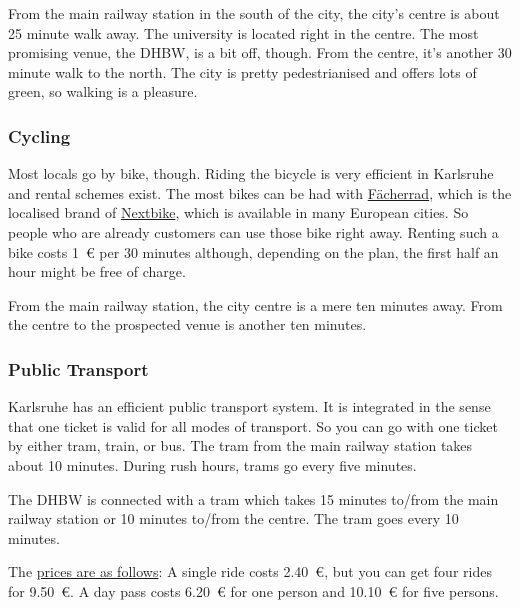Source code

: From the main railway station in the south of the city,
the city's centre is about 25 minute walk away.
The university is located right in the centre.
The most promising venue, the DHBW, is a bit off, though.
From the centre, it's another 30 minute walk to the north.
The city is pretty pedestrianised and offers lots of green,
so walking is a pleasure.

\subsubsection{Cycling}
Most locals go by bike, though.
Riding the bicycle is very efficient in Karlsruhe and
rental schemes exist.
The most bikes can be had with \href{http://www.faecherrad.de/de/karlsruhe/preise/}{Fächerrad},
which is the localised brand of \href{http://www.nextbike.de/de/news/das-karlsruher-leihfahrrad-hei%C3%9Ft-f%C3%A4cherrad/}{Nextbike},
which is available in many European cities.
So people who are already customers can use those bike right away.
Renting such a bike costs \SI{1}{\euro} per 30 minutes although,
depending on the plan, the first half an hour might be free of charge.

From the main railway station, the city centre is a mere ten minutes 
away.
From the centre to the prospected venue is another ten minutes.



\subsubsection{Public Transport}

Karlsruhe has an efficient public transport system.
It is integrated in the sense that one ticket is valid
for all modes of transport.
So you can go with one ticket by either tram, train, or bus.
The tram from the main railway station takes about 10 minutes.
During rush hours, trams go every five minutes.

The DHBW is connected with a tram which takes 15 minutes to/from the 
main railway station or 10 minutes to/from the centre.
The tram goes every 10 minutes.

The 
\href{http://www.kvv.de/fahrkarten/fahrkarten-preise/einzelfahrkarten.html}%
{prices are as follows}:
A single ride costs \SI{2.40}{\euro}, but you can get four rides for \SI{9.50}{\euro}.
A day pass costs \SI{6.20}{\euro} for one person and \SI{10.10}{\euro} for five 
persons.

\newpage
=-=-=-=-=
• _Work to be completed_:
Once the pictures are set aside, give the listing again word for word.

• _Task solution_:
Source code

: From the main railway station in the south of the city,
the city's centre is about 25 minute walk away.
The university is located right in the centre.
The most promising venue, the DHBW, is a bit off, though.
From the centre, it's another 30 minute walk to the north.
The city is pretty pedestrianised and offers lots of green,
so walking is a pleasure.

\subsubsection{Cycling}
Most locals go by bike, though.
Riding the bicycle is very efficient in Karlsruhe and
rental schemes exist.
The most bikes can be had with \href{http://www.faecherrad.de/de/karlsruhe/preise/}{Fächerrad},
which is the localised brand of \href{http://www.nextbike.de/de/news/das-karlsruher-leihfahrrad-hei%C3%9Ft-f%C3%A4cherrad/}{Nextbike},
which is available in many European cities.
So people who are already customers can use those bike right away.
Renting such a bike costs \SI{1}{\euro} per 30 minutes although,
depending on the plan, the first half an hour might be free of charge.

From the main railway station, the city centre is a mere ten minutes 
away.
From the centre to the prospected venue is another ten minutes.



\subsubsection{Public Transport}

Karlsruhe has an efficient public transport system.
It is integrated in the sense that one ticket is valid
for all modes of transport.
So you can go with one ticket by either tram, train, or bus.
The tram from the main railway station takes about 10 minutes.
During rush hours, trams go every five minutes.

The DHBW is connected with a tram which takes 15 minutes to/from the 
main railway station or 10 minutes to/from the centre.
The tram goes every 10 minutes.

The 
\href{http://www.kvv.de/fahrkarten/fahrkarten-preise/einzelfahrkarten.html}%
{prices are as follows}:
A single ride costs \SI{2.40}{\euro}, but you can get four rides for \SI{9.50}{\euro}.
A day pass costs \SI{6.20}{\euro} for one person and \SI{10.10}{\euro} for five 
persons.

\newpage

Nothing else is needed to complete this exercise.